* [PASSAGE]:
The promoters of Chennai-based Orchid Chemicals and Pharmaceuticals (Orchid) have hiked their stake in the company to 26% through open-market purchases since January this year. The promoters have acquired the shares mainly through two PACs – Orchid Healthcare and R Vijayalakshmi. As on March 25, the promoters’ holding in the mid-cap pharma company stood at 26%, up from 21.17% at the end of the December quarter.

While the company officials were not immediately available for comments, analysts with different brokerage firms feel that the promoters’ move to enhance their stake auger well for the business as it would re-infuse investors confidence in the company. ?After the margin call fiasco, which forced the promoters to sell over 7% of their stake to cough up the margin money in March 2009, there was a lack of investor interest in the Orchid counter. However, the new development of promoters hiking their stake to 26% would see renewed activities in the stock in coming days,? said an analyst with a local brokerage house, adding, ?the move would help further improve investors’ faith in the company?.

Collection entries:
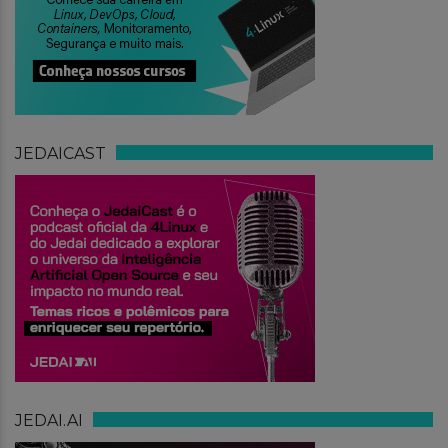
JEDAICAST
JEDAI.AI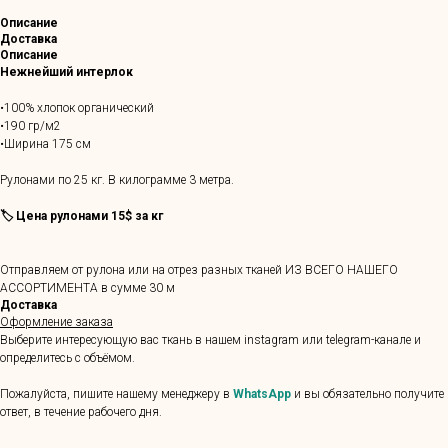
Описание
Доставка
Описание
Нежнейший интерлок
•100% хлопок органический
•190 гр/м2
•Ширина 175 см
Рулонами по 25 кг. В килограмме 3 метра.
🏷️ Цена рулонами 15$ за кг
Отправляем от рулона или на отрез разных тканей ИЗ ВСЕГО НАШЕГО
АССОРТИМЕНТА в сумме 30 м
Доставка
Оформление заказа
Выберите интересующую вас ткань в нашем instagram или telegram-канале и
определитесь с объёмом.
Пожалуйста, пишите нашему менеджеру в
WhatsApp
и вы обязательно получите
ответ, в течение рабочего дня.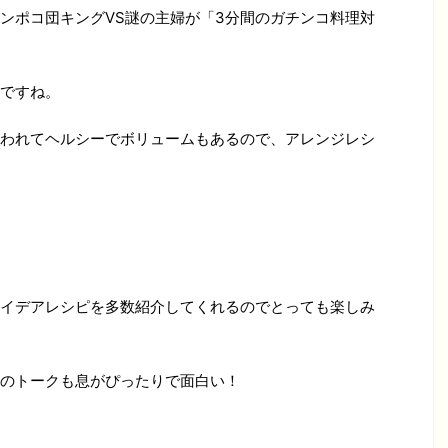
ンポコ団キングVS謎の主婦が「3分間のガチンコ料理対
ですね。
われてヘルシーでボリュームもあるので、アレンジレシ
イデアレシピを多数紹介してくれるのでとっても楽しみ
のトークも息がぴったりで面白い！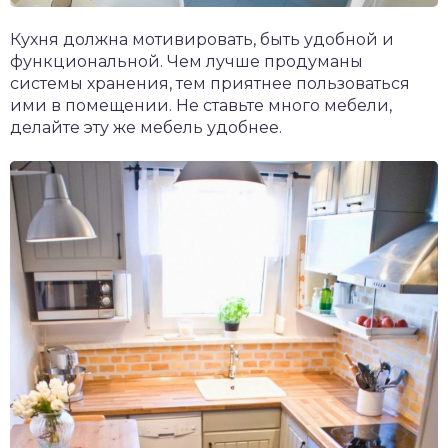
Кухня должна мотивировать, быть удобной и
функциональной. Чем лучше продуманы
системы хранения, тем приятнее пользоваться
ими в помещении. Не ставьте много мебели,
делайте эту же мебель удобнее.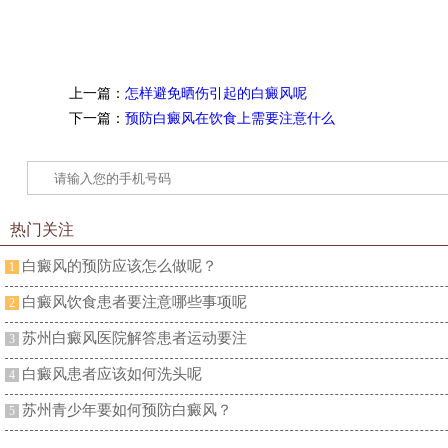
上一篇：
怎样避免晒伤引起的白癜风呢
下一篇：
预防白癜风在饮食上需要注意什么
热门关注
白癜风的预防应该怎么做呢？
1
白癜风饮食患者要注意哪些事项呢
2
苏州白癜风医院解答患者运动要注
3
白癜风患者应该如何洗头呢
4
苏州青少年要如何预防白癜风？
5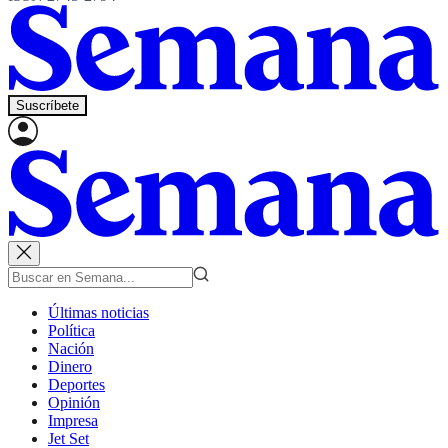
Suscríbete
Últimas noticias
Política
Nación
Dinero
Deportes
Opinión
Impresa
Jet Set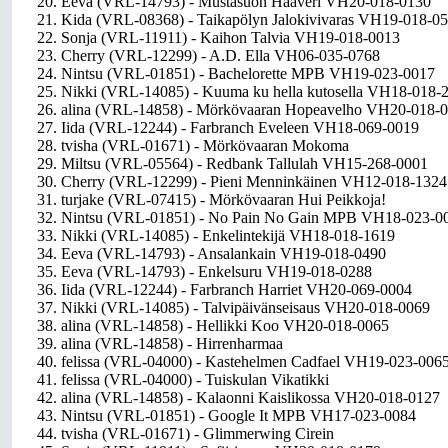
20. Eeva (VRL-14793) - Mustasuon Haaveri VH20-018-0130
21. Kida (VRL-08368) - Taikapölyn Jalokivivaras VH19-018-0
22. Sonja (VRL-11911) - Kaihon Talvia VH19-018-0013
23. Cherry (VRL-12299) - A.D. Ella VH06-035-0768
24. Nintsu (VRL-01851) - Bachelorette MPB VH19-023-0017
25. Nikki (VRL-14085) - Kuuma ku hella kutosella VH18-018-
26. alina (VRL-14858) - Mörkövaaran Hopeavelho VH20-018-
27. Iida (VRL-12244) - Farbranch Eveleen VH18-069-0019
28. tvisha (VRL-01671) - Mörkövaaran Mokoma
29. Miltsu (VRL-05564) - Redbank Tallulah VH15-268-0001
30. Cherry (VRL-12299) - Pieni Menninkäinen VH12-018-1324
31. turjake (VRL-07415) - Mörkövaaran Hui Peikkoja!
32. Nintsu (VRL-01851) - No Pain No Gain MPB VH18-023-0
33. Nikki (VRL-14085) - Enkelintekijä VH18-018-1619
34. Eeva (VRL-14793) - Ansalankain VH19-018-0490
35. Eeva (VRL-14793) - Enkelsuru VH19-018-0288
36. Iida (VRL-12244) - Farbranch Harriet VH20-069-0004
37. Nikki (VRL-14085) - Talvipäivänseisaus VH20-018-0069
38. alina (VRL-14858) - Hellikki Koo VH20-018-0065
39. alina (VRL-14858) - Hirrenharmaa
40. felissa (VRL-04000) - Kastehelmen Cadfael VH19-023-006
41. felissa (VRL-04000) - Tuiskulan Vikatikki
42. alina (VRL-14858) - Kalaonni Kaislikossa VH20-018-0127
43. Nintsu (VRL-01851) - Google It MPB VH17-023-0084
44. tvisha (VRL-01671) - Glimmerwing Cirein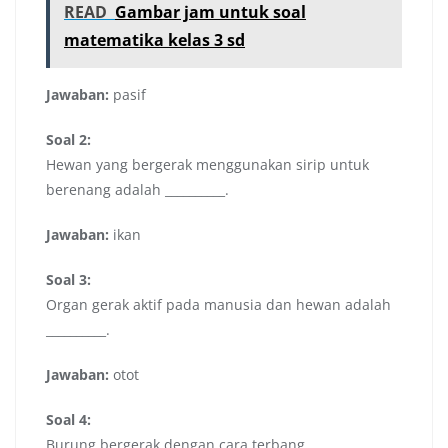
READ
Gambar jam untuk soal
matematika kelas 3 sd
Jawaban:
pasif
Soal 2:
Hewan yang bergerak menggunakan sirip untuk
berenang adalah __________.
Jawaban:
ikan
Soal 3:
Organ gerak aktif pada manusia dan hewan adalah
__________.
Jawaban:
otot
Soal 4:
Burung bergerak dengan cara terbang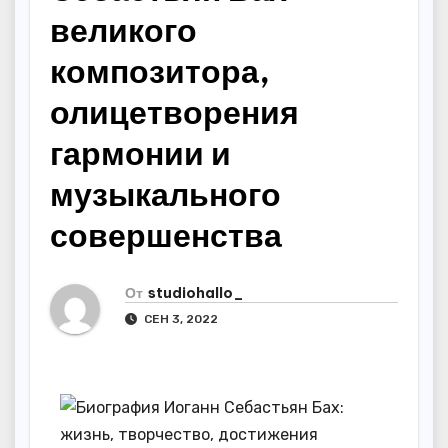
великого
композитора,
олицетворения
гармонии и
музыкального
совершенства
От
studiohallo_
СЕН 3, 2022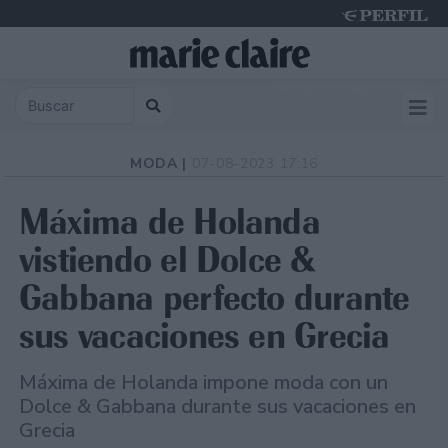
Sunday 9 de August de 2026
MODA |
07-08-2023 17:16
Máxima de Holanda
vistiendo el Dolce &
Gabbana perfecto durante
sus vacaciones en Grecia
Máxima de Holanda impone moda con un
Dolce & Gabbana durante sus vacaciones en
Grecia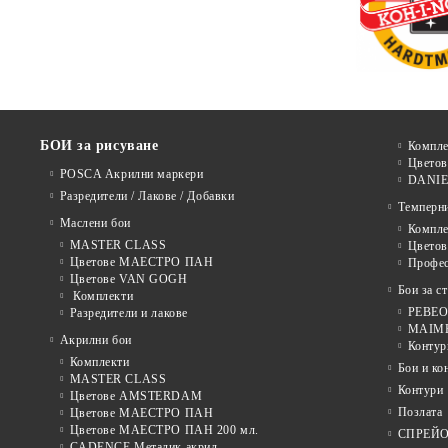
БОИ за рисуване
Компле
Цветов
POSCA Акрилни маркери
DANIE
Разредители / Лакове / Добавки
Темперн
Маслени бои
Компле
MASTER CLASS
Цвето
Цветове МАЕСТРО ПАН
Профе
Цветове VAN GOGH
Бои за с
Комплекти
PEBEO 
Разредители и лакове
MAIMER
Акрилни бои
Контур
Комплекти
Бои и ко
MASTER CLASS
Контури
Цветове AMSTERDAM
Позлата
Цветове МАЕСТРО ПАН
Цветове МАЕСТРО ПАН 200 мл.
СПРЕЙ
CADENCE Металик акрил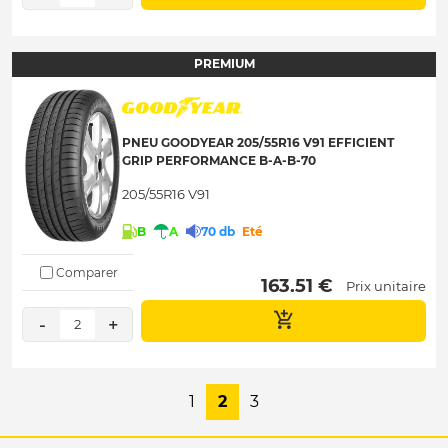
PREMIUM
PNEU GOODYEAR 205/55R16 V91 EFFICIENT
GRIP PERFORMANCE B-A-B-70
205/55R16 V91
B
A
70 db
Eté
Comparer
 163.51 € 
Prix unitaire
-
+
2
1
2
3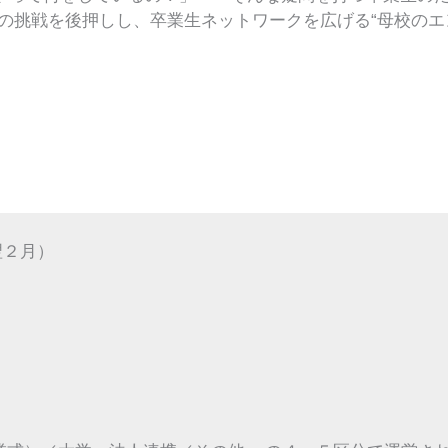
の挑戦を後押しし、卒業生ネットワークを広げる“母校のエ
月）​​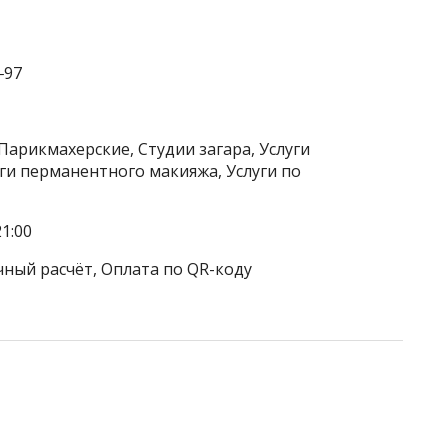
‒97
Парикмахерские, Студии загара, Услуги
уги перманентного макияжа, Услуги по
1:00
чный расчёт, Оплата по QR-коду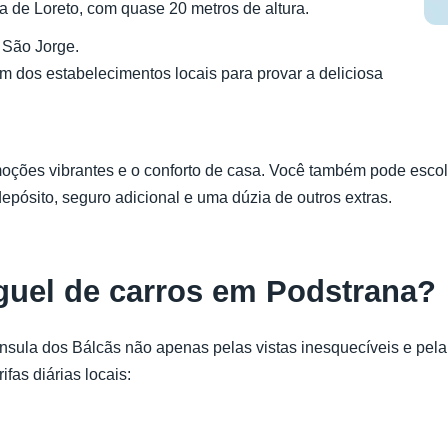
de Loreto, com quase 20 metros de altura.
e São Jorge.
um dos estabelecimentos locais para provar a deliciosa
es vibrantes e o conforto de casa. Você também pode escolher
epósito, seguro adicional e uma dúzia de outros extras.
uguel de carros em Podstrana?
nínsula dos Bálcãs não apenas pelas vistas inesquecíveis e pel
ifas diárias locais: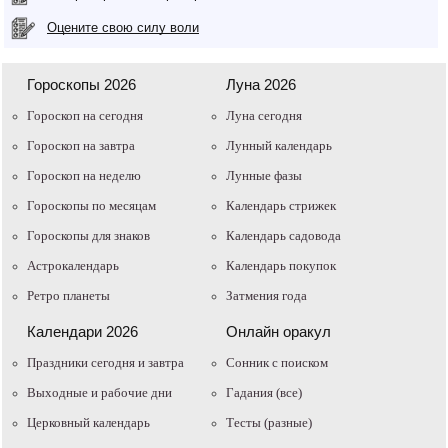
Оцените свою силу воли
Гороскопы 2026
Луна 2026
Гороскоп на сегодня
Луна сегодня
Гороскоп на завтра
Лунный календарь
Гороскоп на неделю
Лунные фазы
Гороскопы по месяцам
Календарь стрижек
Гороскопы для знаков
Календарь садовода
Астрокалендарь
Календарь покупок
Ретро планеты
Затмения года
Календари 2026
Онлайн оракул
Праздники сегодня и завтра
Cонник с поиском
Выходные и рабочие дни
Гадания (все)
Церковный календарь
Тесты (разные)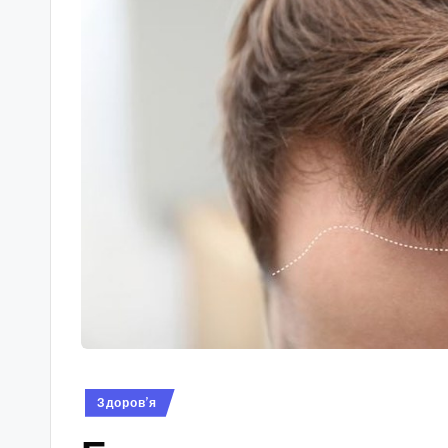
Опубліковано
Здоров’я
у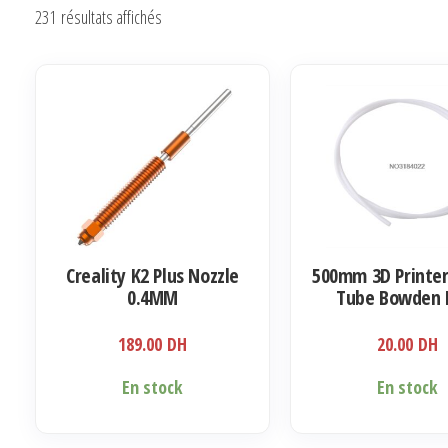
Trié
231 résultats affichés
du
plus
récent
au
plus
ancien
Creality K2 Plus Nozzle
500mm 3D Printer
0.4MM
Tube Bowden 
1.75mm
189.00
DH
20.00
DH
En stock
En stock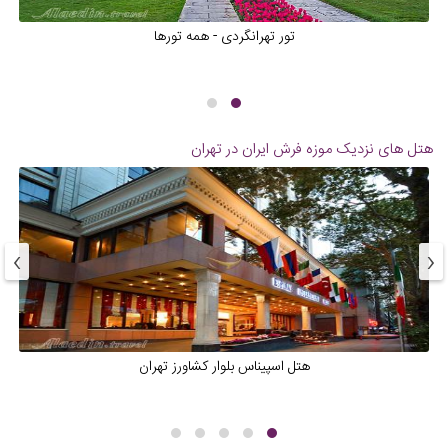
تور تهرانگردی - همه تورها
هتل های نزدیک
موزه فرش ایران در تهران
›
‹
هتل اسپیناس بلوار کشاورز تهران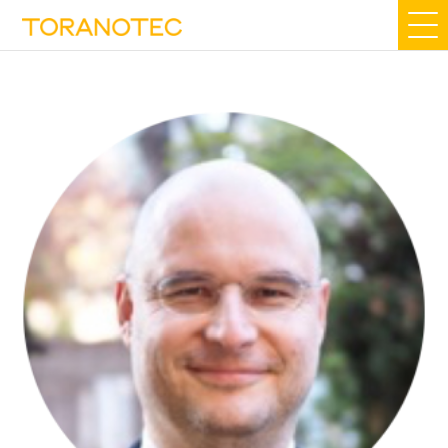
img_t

* [THE PROBLEM]:
In the article on Orchid's promoter stake, what was the promoters' holding at the end of the December quarter?

* [SOLUTION TO THIS PROBLEM]:
21.17%